Selama dua pekan terakhir, harga minyak Brent telah melonjak sekitar \$10 per barel, mencerminkan peningkatan premi risiko geopolitik. Analis Fitch memperkirakan bahwa premi risiko tersebut kemungkinan akan tetap berada dalam kisaran \$5 hingga \$10 selama konflik terus berlangsung tanpa eskalasi besar yang melampaui ekspektasi pasar.
Tanda-tanda kekhawatiran juga terlihat dari selisih harga (spread) antara minyak Brent dan benchmark Dubai yang melonjak di atas \$3 per barel pada hari Rabu—tingkat tertinggi sejak akhir September 2023, menurut data dari LSEG. Hal ini menunjukkan permintaan yang lebih kuat terhadap minyak dari pasar non-Timur Tengah, yang dianggap lebih aman secara logistik.
Selain konflik geopolitik, perhatian pasar juga terfokus pada pertemuan hari kedua Federal Reserve AS yang sedang berlangsung. Bank sentral AS diperkirakan akan mempertahankan suku bunga acuan di kisaran 4,25%-4,50%. Namun, ancaman perlambatan pertumbuhan global akibat gejolak Timur Tengah dapat mendorong The Fed untuk memangkas suku bunga lebih cepat dari yang diperkirakan pasar, mungkin sudah pada bulan Juli ketimbang September.
Analis pasar dari IG, Tony Sycamore, menyatakan bahwa ketegangan di Timur Tengah bisa menjadi pemicu bagi The Fed untuk mengadopsi sikap lebih dovish, sebagaimana terjadi setelah serangan Hamas pada 7 Oktober 2023. Penurunan suku bunga secara historis biasanya mendukung pertumbuhan ekonomi dan meningkatkan permintaan minyak, sehingga menjadi sentimen positif tambahan bagi harga energi.
Namun demikian, situasi ini juga menciptakan dilema baru bagi The Fed. Di satu sisi, konflik yang berkepanjangan berisiko memperlambat pertumbuhan global; di sisi lain, lonjakan harga minyak dapat memicu tekanan inflasi baru, yang justru bertentangan dengan tujuan penurunan suku bunga.
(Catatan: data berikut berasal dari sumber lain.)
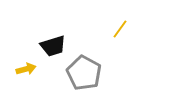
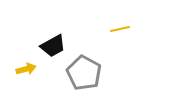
yellow line: rotated 42 degrees clockwise
black trapezoid: rotated 12 degrees counterclockwise
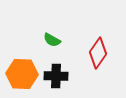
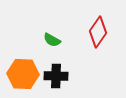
red diamond: moved 21 px up
orange hexagon: moved 1 px right
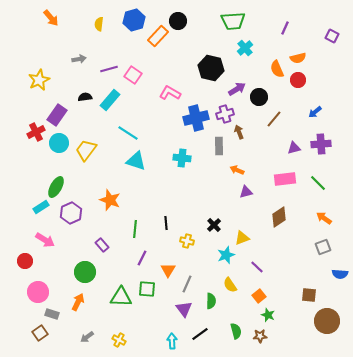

Dengan latar belakang yang kompleks ini, pasar energi saat ini menghadapi ketidakpastian tinggi. Kenaikan harga minyak mencerminkan kombinasi antara ketegangan geopolitik, potensi gangguan pasokan, dan arah kebijakan moneter AS yang belum pasti. Dalam jangka pendek, sentimen pasar cenderung tetap sensitif terhadap perkembangan di Timur Tengah, sementara pelaku pasar menantikan sinyal yang lebih jelas dari The Fed terkait arah kebijakan suku bunga berikutnya.